Scholz is program manager for the National Science Foundation’s Phosphorus Sustainability Research Coordination Network (RCN) and the Sustainable Phosphorus Alliance, housed in the Biodesign Swette Center for Environmental Biotechnology. He describes the alliance as an industry nonprofit, and one of the major deliverables from the NSF grant.

“We are very focused at this phase on implementation of sustainable phosphorus solutions,” Scholz said. “We have done five years of research in our prior project with our NSF grant and now we are working with industry to affect some change.”

Attracting industry attention

The Sustainable Phosphorus Alliance recently received a second round of funding from the OCP Group, a Moroccan mining company that owns the largest deposits of phosphate rock in the world. OCP has already provided the Alliance with $200,000 in funding and will provide an additional $150,000 over the next three years.

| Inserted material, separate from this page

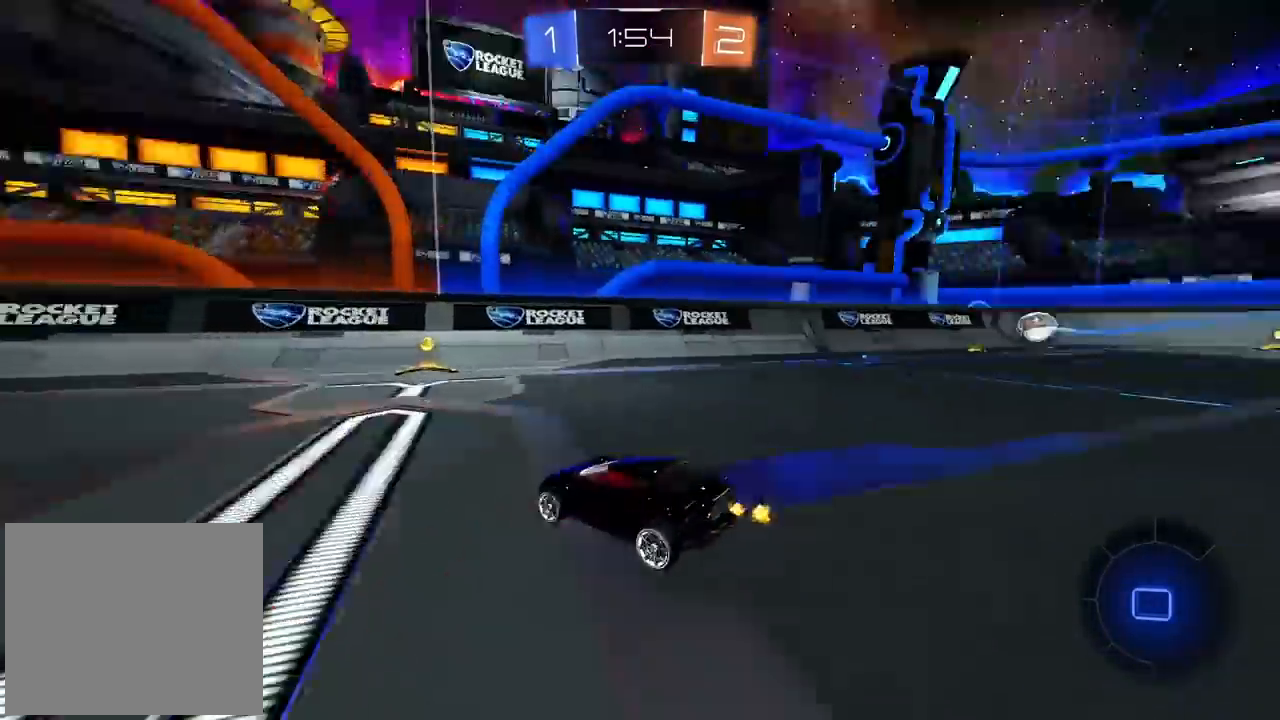
{"dt_ms": 500, "buttons": ["R2"], "left_stick": "right", "right_stick": "center", "events": [[17, "TRIANGLE", "up"], [200, "left_stick", "right"]]}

Scholz said phosphorus pollution is a major issue for the industry, so their support of the alliance shows, “they are trying to take a more proactive stewardship role.”

OCP staff first attended an Alliance event in 2015, and Bruce Rittmann, director of the Biodesign Swette Center for Environmental Biotechnology and a Regents’ Professor at ASU, gave a talk at an OCP event in Morocco earlier this year.

The alliance grew out of industry interest in phosphorus sustainability and recycling during the original NSF grant period, which brought together dozens of researchers from around the world. Scholz said they wanted to broaden the network while the grant was extended for an additional period.

Forging new partnerships

This year, the alliance grew to nine member organizations representing different stages of the phosphorus value chain, Scholz said.

“We’ve made our first forays into the composting industry, which is interesting because OCP represents the beginning of the value chain for phosphorus, they are pulling it out of the ground, and then composting is at the very end, they are the folks taking the food waste and turning it into nutrients,” he said. “If you think about those two, if you want to close the loop, those are your end players and everyone sits in between, and that is our mission, to bring all the different nodes together along that value chain and get them to interact and think about how to manage phosphorus more sustainably.”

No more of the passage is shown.